While speaking to VICE News, Kamal mentioned various countries he dreams of visiting in the future, including Japan.

He said his upbringing on the British military base was "great" because there were loads of people around and it was clean. In April 2004, the base's population peaked with 183 refugees, as family members and other asylum seekers came to stay. As the years passed though, Kamal explained, people began to leave and the Home Office became a lot stricter. "If you come and take a look now it's like a ghost town."

Kamal has never met his relatives who live in Ethiopia. "I want to see my mother's family, my dad's family too because I've never had the chance to be with my grandparents and all those things."

He believes his parents made the right decision to leave their home countries. "At that time there was a war in their own countries so they had no other choice but to move."

He said the people and the beaches are great in Cyprus. However, "the government is treating us really bad, that's how they treat immigrants, but most of the time it's 50-50, there are those who want you and there are those who don't accept you."

* * *

The Cyprus refugee families are not the only asylum seekers to get stuck in limbo when attempting to escape conflict-stricken countries for a better life.

Last year VICE News wrote about a Syrian 11-year-old who was trapped in Casablanca airport while trying to enter Morocco with his father, who was married to a Moroccan citizen. In May 2015, a Palestinian man and his son got stuck in Dubai airport for two weeks after fleeing Syria.

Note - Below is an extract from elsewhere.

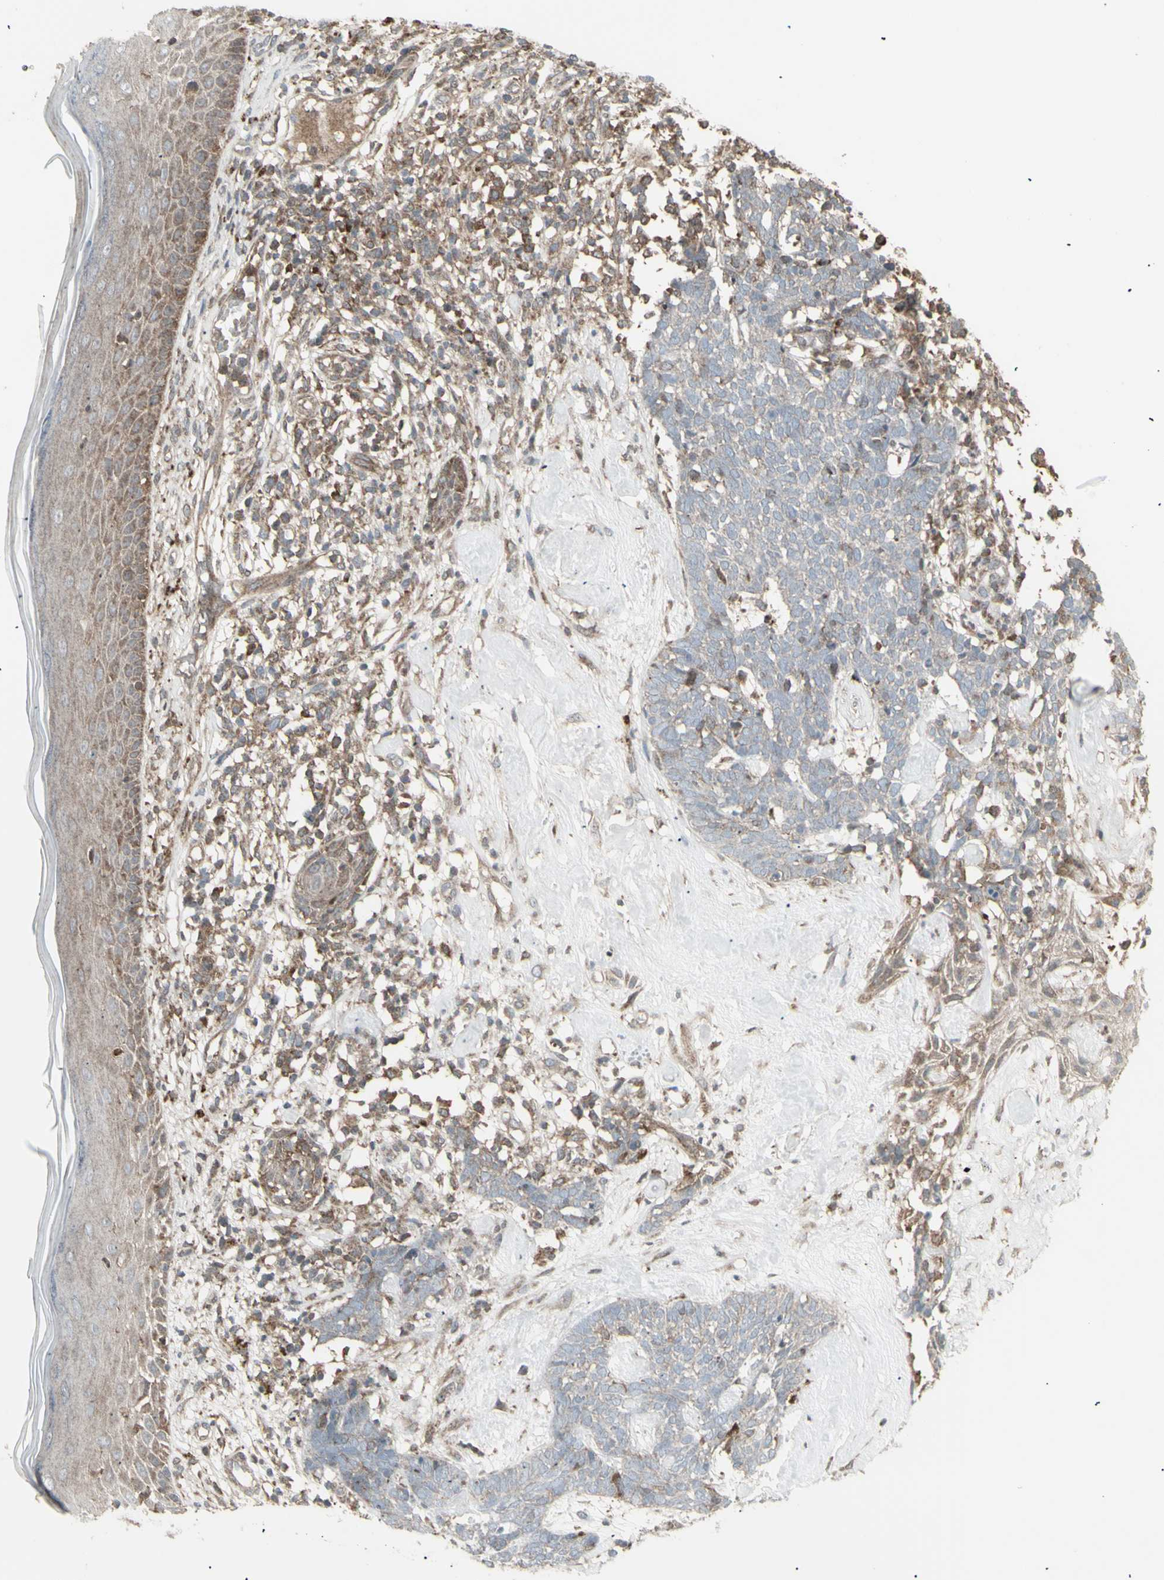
{"staining": {"intensity": "weak", "quantity": "25%-75%", "location": "cytoplasmic/membranous"}, "tissue": "skin cancer", "cell_type": "Tumor cells", "image_type": "cancer", "snomed": [{"axis": "morphology", "description": "Basal cell carcinoma"}, {"axis": "topography", "description": "Skin"}], "caption": "Human skin cancer (basal cell carcinoma) stained with a protein marker displays weak staining in tumor cells.", "gene": "RNASEL", "patient": {"sex": "female", "age": 84}}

A Syrian refugee was reportedly detained for a year in Ataturk airport in Istanbul, Turkey, and threatened with deportation, before being released in March.

Bashir's story is also a reminder that refugees were fleeing to Europe long before the current "migration crisis" began. So far in 2016, nearly 190,000 migrants and refugees have arrived in Europe, with more than 31,000 making it to Italy. Of those, 45 percent have been men, 20 percent women, and 35 percent children, with the majority coming from Syria, Afghanistan, and Iraq.